American professor of pediatrics

Judy Lieberman is a professor of pediatrics at Harvard Medical School and holds an endowed chair in cellular and molecular medicine at Boston Children's Hospital.

== Early life ==
Judy Lieberman was born in September 1947, in Boston, Massachusetts, and grew up in New Jersey with her parents and two sisters Phyllis and Donna.

Lieberman received a bachelor's degree from Harvard College in physics in 1969, a PhD from The Rockefeller University in theoretical physics in 1974, and an MD from Harvard University in 1981. She then did a residency in Internal Medicine and a fellowship in hematology-oncology at Tufts University School of Medicine's New England Medical Center where she did research in Sheldon M. Wolff's lab. She then returned to Harvard to work at Harvard’s Center for Blood Research.

== Career ==
In 1986, she joined the faculty at Tufts as an instructor of internal medicine. From 1987 to 1995, she was an assistant professor. In 1996, she moved to Harvard University, where she was an assistant professor of pediatrics.

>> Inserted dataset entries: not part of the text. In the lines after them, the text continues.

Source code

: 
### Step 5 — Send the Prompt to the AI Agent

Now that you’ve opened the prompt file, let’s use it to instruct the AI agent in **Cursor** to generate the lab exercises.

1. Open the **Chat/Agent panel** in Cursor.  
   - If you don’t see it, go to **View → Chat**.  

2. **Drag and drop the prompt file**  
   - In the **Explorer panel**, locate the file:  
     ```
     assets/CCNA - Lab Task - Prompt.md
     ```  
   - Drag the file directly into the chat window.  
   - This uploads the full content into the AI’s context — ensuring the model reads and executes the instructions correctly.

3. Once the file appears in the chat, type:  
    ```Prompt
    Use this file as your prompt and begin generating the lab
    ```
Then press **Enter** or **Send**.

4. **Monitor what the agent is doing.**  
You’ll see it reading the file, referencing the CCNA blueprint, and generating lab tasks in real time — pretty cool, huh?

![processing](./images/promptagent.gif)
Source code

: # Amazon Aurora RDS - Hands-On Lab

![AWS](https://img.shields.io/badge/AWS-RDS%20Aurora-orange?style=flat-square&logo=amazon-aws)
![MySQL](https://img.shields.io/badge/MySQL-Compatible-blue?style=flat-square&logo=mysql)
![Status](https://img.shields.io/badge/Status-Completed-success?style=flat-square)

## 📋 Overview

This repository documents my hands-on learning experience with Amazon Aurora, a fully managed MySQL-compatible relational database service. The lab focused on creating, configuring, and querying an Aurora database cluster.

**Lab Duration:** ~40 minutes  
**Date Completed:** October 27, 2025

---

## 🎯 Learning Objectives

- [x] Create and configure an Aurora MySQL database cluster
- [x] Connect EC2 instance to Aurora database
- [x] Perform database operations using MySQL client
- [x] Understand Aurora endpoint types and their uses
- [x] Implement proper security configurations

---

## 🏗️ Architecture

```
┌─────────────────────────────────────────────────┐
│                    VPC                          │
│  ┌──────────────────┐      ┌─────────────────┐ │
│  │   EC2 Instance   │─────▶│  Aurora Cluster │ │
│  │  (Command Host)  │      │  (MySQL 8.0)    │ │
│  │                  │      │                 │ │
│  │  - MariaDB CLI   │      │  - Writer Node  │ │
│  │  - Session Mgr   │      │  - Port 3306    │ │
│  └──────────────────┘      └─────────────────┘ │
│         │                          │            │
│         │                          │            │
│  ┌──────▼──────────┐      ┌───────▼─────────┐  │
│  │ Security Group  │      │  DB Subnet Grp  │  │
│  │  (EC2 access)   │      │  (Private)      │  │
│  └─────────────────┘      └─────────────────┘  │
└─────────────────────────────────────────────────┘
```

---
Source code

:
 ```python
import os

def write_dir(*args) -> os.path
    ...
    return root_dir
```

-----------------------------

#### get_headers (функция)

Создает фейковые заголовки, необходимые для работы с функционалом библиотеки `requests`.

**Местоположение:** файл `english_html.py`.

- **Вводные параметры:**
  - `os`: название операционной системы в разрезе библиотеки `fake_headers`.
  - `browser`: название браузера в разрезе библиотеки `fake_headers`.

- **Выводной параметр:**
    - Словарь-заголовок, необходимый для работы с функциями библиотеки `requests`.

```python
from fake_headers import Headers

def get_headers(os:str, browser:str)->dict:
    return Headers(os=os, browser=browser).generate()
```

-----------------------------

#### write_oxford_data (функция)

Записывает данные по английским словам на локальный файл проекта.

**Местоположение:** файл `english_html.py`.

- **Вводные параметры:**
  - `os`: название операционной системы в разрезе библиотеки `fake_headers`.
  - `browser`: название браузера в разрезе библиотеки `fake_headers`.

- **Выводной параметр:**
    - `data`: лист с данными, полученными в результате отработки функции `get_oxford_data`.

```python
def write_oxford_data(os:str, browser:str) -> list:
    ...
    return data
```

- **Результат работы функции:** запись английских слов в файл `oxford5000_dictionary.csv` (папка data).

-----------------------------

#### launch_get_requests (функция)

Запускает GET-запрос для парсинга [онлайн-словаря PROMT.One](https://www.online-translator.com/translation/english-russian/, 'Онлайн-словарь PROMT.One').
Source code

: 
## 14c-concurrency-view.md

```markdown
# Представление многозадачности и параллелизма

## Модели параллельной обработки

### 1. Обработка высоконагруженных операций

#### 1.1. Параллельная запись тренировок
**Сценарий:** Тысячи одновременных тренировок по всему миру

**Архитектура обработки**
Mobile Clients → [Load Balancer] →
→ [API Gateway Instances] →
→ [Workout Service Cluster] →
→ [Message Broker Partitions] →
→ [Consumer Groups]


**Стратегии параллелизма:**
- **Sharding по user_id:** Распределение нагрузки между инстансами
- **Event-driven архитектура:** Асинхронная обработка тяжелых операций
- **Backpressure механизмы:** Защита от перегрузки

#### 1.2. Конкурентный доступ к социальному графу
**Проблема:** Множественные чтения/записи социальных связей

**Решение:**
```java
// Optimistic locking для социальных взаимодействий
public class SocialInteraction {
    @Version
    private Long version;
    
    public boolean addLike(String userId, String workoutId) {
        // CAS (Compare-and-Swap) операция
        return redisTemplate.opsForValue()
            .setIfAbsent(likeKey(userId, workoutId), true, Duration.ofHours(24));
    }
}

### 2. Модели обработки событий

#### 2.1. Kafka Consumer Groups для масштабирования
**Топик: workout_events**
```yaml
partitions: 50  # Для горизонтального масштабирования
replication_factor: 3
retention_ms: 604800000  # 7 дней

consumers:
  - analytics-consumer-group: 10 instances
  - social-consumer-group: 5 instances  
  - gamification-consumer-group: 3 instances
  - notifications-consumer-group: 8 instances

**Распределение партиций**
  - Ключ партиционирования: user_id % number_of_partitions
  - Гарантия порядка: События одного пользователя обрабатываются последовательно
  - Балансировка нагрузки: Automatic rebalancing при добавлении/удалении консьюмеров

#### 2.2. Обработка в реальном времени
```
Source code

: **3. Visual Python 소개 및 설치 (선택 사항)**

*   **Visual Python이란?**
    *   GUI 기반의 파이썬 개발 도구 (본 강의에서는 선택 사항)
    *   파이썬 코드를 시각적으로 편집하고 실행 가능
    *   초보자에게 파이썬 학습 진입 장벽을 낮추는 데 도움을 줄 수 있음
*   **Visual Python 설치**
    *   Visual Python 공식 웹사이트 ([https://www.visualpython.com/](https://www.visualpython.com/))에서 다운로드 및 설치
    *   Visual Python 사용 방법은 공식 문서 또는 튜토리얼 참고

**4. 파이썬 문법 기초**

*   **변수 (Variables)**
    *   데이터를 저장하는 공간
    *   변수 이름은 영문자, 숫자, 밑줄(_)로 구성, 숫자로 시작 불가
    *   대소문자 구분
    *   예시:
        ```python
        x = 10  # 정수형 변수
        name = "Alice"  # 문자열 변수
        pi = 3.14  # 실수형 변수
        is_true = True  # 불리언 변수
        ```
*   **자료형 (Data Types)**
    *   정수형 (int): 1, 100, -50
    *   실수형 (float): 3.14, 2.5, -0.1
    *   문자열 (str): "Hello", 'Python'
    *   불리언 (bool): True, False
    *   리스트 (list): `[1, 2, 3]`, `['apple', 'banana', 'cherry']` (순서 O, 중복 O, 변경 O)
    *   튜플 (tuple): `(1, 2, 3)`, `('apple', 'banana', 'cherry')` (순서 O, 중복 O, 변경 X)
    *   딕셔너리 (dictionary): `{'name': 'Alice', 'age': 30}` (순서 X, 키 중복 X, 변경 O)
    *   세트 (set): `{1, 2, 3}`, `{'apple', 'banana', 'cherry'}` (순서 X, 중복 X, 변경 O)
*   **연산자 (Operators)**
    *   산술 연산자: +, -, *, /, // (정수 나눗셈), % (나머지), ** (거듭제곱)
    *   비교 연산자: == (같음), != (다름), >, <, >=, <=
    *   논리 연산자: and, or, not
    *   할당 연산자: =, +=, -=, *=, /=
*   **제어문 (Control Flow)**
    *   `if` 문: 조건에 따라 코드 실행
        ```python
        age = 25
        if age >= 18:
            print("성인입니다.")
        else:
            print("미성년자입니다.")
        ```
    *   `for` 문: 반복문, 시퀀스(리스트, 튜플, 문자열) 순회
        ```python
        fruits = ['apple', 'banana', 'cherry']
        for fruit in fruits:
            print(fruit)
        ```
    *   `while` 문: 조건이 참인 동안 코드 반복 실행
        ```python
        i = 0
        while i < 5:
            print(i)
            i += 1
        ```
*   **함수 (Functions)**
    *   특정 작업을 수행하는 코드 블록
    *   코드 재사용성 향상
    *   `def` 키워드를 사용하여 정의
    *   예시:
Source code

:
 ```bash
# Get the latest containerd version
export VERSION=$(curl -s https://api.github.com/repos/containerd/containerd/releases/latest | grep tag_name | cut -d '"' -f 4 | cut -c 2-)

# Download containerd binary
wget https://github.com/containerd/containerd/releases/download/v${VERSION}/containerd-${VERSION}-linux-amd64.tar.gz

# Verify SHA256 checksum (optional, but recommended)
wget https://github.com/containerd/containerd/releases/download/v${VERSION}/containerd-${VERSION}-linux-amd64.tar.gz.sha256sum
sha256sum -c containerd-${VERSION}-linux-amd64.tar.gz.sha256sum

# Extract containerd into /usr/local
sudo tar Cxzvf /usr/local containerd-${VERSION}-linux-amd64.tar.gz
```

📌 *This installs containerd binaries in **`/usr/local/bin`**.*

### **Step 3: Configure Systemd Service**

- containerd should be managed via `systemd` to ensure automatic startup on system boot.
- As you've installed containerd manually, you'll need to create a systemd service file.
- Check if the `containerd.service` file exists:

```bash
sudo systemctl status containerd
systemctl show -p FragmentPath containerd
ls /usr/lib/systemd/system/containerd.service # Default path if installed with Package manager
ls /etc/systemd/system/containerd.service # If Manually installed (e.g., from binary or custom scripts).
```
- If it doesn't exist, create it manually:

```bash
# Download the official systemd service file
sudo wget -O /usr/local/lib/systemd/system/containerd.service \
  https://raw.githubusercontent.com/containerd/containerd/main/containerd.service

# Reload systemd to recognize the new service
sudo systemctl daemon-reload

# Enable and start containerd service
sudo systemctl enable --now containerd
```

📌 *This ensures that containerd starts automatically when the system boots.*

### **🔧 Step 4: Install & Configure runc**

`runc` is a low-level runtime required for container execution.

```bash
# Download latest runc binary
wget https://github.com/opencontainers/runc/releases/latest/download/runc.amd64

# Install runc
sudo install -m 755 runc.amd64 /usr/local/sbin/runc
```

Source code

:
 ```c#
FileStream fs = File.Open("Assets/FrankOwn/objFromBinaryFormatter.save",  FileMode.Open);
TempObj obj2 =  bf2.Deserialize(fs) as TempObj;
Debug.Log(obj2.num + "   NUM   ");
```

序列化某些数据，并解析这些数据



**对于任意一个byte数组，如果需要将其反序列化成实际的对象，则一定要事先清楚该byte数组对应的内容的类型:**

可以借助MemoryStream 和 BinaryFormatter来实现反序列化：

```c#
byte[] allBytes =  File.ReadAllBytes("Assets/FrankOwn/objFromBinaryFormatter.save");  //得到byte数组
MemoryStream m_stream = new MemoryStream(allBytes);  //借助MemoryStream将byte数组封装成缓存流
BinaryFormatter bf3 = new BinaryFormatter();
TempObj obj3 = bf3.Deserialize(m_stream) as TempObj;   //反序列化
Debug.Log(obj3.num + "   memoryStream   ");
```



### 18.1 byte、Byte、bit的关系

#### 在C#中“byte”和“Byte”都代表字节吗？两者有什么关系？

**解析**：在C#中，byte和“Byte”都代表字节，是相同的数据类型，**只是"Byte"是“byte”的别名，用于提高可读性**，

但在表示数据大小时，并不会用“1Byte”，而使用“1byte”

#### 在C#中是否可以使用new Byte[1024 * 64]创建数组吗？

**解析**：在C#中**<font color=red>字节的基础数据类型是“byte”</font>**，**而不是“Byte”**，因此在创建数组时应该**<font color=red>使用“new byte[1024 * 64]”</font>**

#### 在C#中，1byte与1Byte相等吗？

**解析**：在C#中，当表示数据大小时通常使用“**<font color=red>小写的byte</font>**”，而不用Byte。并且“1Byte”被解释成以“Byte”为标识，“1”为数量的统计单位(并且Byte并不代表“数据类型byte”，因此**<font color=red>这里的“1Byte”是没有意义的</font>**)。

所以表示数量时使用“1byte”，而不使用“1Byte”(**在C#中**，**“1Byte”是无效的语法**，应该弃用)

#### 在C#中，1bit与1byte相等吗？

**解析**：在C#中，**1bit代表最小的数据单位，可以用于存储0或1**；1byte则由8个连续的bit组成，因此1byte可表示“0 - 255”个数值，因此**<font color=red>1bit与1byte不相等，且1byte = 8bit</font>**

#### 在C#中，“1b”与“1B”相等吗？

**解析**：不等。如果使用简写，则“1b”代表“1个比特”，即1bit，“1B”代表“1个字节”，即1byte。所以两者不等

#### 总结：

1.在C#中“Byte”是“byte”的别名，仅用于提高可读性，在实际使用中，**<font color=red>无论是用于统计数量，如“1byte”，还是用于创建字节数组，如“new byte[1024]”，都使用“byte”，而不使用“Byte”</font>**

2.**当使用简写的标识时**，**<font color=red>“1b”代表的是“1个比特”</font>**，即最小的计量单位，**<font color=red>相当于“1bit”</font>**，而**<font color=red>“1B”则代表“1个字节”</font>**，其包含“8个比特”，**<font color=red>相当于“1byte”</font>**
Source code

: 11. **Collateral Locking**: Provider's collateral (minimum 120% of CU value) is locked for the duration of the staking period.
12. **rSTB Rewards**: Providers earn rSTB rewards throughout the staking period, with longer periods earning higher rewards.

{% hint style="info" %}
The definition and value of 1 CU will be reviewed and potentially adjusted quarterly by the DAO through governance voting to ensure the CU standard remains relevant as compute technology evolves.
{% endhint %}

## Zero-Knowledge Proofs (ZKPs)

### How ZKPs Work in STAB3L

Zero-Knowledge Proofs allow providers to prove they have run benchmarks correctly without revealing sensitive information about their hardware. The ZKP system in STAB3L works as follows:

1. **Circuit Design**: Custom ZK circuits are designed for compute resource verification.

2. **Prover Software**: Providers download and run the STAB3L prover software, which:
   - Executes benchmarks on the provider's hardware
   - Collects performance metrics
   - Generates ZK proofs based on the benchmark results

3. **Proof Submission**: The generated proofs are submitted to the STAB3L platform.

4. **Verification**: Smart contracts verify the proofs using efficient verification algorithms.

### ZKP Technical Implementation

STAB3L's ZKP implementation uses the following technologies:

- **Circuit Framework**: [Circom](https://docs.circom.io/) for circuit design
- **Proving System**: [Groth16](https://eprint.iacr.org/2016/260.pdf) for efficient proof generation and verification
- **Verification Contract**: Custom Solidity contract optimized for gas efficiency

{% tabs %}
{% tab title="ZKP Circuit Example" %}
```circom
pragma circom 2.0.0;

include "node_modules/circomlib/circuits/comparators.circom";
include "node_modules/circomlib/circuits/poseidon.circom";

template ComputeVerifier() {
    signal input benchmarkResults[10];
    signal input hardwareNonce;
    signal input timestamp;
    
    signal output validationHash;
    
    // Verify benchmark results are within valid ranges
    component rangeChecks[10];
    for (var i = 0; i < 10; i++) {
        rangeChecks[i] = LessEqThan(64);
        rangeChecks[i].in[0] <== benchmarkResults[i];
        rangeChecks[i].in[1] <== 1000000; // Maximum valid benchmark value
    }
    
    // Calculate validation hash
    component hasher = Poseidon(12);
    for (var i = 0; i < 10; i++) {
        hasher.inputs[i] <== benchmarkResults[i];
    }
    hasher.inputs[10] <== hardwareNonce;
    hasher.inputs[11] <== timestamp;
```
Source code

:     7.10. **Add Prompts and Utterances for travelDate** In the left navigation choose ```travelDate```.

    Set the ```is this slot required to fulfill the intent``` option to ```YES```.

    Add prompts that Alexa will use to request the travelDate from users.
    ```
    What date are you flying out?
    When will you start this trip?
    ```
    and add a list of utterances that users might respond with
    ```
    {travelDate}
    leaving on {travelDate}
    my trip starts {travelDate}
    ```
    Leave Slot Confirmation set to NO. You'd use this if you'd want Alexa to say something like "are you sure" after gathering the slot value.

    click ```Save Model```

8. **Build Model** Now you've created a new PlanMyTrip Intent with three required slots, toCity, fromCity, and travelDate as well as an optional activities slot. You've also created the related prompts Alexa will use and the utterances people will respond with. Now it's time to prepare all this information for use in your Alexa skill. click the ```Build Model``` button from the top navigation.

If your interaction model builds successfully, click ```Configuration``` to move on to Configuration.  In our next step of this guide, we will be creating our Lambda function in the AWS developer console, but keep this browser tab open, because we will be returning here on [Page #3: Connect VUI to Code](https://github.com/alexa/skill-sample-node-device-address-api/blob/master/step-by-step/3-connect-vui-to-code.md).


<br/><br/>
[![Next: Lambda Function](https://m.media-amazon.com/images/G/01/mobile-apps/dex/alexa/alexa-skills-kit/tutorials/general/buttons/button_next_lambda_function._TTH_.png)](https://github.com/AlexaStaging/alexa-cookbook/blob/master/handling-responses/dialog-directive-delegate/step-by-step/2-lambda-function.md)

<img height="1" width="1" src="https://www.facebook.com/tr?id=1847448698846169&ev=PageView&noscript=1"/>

Research in the Lieberman lab focuses on immunotherapy, cellular-based therapies, and RNA interference. This research has aided in the creation of 5 FDA approved drugs that attempt to alter gene expression in immune and cancer cells.

From 1991 to 1995, she was a Pew Scholar in the Biomedical Sciences. She was elected to the National Academy of Sciences in 2020. In 2025, Lieberman was made a Fellow of the American Academy of Microbiology.

== Personal life ==
Lieberman married Edward Greer while in graduate school. She had her first child while in medical school and her second during her residency.